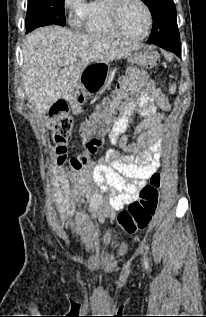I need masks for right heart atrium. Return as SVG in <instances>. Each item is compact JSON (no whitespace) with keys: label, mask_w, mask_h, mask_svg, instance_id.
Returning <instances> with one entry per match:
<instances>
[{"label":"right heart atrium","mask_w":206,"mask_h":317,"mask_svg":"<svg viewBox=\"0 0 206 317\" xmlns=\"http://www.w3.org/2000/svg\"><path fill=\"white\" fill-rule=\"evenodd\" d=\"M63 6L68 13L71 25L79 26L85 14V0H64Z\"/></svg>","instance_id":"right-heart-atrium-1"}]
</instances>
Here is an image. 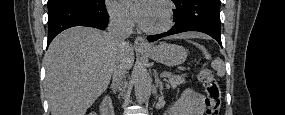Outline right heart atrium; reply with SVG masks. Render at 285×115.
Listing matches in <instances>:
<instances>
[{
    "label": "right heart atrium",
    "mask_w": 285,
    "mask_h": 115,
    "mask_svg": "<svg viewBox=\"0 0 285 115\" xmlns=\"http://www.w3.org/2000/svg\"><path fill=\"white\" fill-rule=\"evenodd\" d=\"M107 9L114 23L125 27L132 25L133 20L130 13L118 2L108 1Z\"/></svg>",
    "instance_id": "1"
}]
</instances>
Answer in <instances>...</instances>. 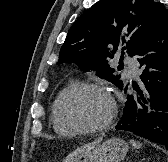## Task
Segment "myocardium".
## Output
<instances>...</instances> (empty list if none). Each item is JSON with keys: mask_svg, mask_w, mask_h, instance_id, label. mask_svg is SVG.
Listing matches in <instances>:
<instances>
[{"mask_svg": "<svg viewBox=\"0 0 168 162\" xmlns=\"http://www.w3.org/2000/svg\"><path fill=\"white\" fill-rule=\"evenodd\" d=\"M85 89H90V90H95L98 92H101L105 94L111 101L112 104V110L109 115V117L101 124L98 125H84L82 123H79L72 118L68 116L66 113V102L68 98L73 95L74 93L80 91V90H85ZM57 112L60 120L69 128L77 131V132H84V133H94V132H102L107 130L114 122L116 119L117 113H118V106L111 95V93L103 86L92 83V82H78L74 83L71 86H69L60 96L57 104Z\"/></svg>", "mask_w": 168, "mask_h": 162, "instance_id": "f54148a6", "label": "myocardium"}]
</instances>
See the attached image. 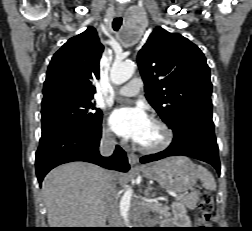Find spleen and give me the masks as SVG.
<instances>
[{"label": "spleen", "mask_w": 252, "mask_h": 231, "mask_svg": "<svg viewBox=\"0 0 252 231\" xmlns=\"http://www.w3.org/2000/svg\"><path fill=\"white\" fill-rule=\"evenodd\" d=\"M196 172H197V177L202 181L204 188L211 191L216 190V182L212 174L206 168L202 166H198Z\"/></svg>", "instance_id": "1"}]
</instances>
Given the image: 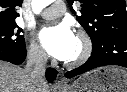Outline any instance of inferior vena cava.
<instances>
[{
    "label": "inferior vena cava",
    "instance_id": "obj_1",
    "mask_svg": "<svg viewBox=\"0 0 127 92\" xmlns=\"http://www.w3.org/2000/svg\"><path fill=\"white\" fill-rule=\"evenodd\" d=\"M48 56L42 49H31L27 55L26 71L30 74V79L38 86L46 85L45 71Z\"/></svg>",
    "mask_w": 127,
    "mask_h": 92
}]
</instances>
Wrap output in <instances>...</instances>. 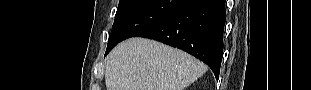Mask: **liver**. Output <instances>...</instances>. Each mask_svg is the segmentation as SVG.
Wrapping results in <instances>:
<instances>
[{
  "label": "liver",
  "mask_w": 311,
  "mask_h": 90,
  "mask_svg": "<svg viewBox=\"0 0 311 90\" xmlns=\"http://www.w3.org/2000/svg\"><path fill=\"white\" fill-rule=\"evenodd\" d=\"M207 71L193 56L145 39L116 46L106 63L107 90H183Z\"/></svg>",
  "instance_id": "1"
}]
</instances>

◇ ◇ ◇

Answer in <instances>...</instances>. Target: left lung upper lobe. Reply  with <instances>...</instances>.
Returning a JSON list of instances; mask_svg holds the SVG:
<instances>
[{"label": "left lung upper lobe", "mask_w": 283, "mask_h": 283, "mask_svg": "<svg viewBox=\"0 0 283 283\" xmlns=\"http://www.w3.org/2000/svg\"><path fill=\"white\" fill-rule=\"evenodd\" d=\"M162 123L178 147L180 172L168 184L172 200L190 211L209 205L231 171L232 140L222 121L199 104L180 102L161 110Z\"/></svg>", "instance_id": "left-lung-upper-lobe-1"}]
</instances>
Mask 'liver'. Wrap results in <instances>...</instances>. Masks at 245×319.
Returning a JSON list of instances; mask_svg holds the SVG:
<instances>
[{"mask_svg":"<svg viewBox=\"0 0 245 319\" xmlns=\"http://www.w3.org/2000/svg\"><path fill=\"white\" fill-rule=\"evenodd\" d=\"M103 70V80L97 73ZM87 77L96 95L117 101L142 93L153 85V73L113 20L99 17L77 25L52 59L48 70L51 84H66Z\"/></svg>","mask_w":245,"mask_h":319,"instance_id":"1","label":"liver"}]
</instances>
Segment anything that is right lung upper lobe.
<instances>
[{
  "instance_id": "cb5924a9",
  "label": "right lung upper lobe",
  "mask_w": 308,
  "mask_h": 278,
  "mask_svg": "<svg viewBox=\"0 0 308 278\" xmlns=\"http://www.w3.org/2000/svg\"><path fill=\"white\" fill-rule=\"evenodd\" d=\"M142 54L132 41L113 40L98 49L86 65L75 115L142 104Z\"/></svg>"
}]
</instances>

◇ ◇ ◇

▶ Direction: Report how many lines of the entries above contain the word "lung", treating uppercase and lowercase as different. Give only the number.

▶ Result: 4